» Your instructions
The data follows. Retype every entry exactly.
Task inputs Start Marker
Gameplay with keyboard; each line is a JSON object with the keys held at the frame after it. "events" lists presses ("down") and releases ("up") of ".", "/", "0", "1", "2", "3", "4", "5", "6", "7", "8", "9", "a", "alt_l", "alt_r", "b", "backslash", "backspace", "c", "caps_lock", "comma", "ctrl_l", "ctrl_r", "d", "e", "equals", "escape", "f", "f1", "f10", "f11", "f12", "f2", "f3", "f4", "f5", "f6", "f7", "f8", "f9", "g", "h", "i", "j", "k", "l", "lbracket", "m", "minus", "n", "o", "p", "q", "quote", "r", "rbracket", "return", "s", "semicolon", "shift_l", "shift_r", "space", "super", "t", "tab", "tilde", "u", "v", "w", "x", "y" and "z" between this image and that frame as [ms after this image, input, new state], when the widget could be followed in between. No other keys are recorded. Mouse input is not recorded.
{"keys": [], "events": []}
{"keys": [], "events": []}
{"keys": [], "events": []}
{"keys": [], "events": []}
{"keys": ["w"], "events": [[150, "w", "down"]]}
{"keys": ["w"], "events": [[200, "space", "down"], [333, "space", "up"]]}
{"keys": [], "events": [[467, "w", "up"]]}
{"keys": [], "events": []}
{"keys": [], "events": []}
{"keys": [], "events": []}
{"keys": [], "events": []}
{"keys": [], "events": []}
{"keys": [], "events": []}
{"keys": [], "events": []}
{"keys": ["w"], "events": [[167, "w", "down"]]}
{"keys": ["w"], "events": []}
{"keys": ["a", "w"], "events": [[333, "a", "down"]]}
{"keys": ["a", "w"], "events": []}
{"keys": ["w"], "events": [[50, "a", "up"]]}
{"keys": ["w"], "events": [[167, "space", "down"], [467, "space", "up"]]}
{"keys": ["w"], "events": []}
Task inputs End Marker
» Exercise solution
Gameplay with keyboard; each line is a JSON object with the keys held at the frame after it. "events" lists presses ("down") and releases ("up") of ".", "/", "0", "1", "2", "3", "4", "5", "6", "7", "8", "9", "a", "alt_l", "alt_r", "b", "backslash", "backspace", "c", "caps_lock", "comma", "ctrl_l", "ctrl_r", "d", "e", "equals", "escape", "f", "f1", "f10", "f11", "f12", "f2", "f3", "f4", "f5", "f6", "f7", "f8", "f9", "g", "h", "i", "j", "k", "l", "lbracket", "m", "minus", "n", "o", "p", "q", "quote", "r", "rbracket", "return", "s", "semicolon", "shift_l", "shift_r", "space", "super", "t", "tab", "tilde", "u", "v", "w", "x", "y" and "z" between this image and that frame as [ms after this image, input, new state], when the widget could be followed in between. No other keys are recorded. Mouse input is not recorded.
{"keys": [], "events": []}
{"keys": [], "events": []}
{"keys": [], "events": []}
{"keys": [], "events": []}
{"keys": ["w"], "events": [[150, "w", "down"]]}
{"keys": ["w"], "events": [[200, "space", "down"], [333, "space", "up"]]}
{"keys": [], "events": [[467, "w", "up"]]}
{"keys": [], "events": []}
{"keys": [], "events": []}
{"keys": [], "events": []}
{"keys": [], "events": []}
{"keys": [], "events": []}
{"keys": [], "events": []}
{"keys": [], "events": []}
{"keys": ["w"], "events": [[167, "w", "down"]]}
{"keys": ["w"], "events": []}
{"keys": ["a", "w"], "events": [[333, "a", "down"]]}
{"keys": ["a", "w"], "events": []}
{"keys": ["w"], "events": [[50, "a", "up"]]}
{"keys": ["w"], "events": [[167, "space", "down"], [467, "space", "up"]]}
{"keys": ["w"], "events": []}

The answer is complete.